La revelación, ahora, de que la ex funcionaria calderonista ha recibido 35 mil euros de la primera de esas compañías en pago a sus servicios de consejera externa pone de manifiesto un nuevo caso de opacidad y discrecionalidad en manejo de los límites entre lo público y lo privado, que recurrentemente deriva en episodios insoslayables de conflicto de intereses por los servidores públicos durante el desempeño de sus cargos o al concluirlos.

La circunstancia de Kessel, quien dejó la Secretaría de Energía en enero de 2011 y cinco meses después se incorporó como consejera de Iberdrola, resulta presumiblemente violatoria de la Ley de Responsabilidades Administrativas de los Servidores Públicos, cuyo artículos 8 y 9, entre otras cosas, obligan a los funcionarios a esperar un año para aceptar algún cargo en compañías u organismos cuyas actividades profesionales, comerciales o industriales se encuentren directamente vinculadas, reguladas o supervisadas por el servidor público de que se trate en el desempeño de su empleo, cargo o comisión.

Pero, más allá del aspecto legal, el caso de la ex funcionaria calderonista representa de manera ejemplar la turbiedad de una institucionalidad que perdió hace tiempo el sentido de la moral pública y de la ética republicana, y para la cual el desempeño de algún cargo público no es sino un medio para satisfacer intereses particulares propios o ajenos. Dicha desviación del sentido originario del servicio público se ha expresado en casos como el de Ernesto Zedillo, quien tras su salida del cargo, en diciembre del año 2000, se desempeñó como funcionario de varias compañías trasnacionales, como Procter & Gamble, Alcoa y Union Pacific, algunas de las cuales se vieron ampliamente beneficiadas durante su mandato; el de Francisco Gil Díaz, quien 33 días después de dejar la Secretaría de Hacienda y Crédito Público se convirtió en consejero de HSBC, y el del desaparecido Juan Camilo Mouriño, quien, en calidad de legislador y posteriormente funcionario del gobierno federal, actuó en representación de una empresa de su familia para firmar contratos con Pemex.

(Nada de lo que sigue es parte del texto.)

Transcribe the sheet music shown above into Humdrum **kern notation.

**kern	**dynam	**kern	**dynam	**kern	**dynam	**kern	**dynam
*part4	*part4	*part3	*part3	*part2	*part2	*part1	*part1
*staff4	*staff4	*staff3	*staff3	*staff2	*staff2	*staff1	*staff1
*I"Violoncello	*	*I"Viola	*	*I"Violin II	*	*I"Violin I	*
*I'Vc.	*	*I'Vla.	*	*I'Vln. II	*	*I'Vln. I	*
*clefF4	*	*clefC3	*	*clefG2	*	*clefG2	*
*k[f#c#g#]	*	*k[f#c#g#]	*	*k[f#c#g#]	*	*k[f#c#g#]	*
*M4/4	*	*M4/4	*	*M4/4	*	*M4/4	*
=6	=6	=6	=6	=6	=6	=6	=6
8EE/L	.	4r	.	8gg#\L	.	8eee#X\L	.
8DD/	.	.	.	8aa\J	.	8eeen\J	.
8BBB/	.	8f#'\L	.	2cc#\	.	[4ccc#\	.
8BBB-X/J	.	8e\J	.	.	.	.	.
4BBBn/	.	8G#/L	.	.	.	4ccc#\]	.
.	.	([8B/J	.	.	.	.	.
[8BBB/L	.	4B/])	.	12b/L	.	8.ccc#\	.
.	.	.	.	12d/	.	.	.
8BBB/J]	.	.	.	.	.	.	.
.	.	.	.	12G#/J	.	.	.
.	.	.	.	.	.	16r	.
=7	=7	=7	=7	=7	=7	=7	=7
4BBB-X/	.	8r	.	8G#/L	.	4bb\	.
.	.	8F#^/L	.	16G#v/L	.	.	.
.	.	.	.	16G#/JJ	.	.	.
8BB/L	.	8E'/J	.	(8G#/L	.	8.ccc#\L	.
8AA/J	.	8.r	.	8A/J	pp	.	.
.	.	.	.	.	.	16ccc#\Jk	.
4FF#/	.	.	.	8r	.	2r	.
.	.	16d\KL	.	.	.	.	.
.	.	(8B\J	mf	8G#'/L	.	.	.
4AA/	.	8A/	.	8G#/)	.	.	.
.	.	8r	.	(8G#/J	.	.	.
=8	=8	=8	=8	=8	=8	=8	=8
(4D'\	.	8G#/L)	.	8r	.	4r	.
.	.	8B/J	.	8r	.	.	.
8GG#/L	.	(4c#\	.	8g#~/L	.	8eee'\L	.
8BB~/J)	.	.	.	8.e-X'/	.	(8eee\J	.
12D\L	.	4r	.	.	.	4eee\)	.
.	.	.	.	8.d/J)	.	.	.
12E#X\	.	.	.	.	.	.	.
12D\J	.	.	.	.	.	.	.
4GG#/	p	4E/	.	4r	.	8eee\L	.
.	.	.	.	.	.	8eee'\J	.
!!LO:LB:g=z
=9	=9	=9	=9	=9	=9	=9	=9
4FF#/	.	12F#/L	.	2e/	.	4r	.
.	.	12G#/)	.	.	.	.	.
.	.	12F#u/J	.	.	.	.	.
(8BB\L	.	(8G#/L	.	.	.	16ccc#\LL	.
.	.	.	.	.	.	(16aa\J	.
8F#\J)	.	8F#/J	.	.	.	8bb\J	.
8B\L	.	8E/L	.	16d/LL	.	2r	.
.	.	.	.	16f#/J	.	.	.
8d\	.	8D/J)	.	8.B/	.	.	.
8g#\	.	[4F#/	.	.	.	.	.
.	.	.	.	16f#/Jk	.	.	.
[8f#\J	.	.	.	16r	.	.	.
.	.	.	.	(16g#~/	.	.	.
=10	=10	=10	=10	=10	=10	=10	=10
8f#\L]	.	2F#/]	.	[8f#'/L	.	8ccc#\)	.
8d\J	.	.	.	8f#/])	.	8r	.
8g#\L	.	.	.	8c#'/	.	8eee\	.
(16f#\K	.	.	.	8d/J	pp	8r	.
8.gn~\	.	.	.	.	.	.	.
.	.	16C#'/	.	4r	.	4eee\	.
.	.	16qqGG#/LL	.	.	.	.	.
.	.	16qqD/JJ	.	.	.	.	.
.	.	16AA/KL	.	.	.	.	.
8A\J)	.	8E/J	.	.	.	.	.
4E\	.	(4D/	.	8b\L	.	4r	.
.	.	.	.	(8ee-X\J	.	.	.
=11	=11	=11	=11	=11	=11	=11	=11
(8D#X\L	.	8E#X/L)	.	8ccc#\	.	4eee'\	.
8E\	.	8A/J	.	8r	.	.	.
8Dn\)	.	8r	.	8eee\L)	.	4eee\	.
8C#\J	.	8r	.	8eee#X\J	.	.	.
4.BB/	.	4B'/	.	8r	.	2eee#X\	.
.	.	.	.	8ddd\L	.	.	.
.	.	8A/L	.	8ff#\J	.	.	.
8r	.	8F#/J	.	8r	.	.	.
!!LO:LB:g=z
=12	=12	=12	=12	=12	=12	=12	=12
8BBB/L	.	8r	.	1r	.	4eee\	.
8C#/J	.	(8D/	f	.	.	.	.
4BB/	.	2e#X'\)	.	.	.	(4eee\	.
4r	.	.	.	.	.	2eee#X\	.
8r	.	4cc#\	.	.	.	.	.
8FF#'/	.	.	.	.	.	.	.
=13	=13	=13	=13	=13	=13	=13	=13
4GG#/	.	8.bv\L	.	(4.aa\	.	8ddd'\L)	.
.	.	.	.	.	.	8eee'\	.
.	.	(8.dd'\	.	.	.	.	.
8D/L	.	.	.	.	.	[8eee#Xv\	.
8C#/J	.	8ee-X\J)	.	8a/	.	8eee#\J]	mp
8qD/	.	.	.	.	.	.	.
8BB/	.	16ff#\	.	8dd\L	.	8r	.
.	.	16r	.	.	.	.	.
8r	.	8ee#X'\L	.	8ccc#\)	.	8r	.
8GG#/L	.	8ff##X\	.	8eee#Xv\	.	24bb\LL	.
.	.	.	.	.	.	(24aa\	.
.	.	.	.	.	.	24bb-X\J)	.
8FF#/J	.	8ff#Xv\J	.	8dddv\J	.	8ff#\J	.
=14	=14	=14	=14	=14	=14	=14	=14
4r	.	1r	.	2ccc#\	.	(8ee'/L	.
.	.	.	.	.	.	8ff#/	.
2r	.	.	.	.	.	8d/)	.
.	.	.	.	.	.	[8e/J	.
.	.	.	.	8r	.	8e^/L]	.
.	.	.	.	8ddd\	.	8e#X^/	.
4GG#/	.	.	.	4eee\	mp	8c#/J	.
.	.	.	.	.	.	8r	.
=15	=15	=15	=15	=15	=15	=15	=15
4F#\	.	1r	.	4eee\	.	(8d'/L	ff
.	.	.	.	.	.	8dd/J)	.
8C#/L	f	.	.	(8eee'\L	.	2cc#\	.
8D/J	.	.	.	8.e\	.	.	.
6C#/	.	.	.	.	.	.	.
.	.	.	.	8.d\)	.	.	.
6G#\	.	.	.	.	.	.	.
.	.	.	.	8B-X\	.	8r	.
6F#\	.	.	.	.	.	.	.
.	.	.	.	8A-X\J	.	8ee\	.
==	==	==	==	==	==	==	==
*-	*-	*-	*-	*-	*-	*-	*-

El denominador común de todos esos funcionarios es que, pese a haber sido objeto de cuestionamientos públicos por los múltiples conflictos de intereses en que incurrieron, no ha enfrentado alguna sanción a consecuencia de ese desempeño, en parte por las lagunas legales y las deficiencias en la redacción de las normativas aplicables, y en parte por el poder político y la red de impunidad de que siguen gozando una vez que han dejado sus responsabilidades públicas.

El actual gobierno enfrenta la disyuntiva de esclarecer los numerosos puntos oscuros en la trayectoria de ex servidores como los referidos –mediante el emprendimiento de los procesos administrativos o jurídicos correspondientes– o encubrirlos. El caso de Georgina Kessel tendría que ser visto como punto de arranque obligado.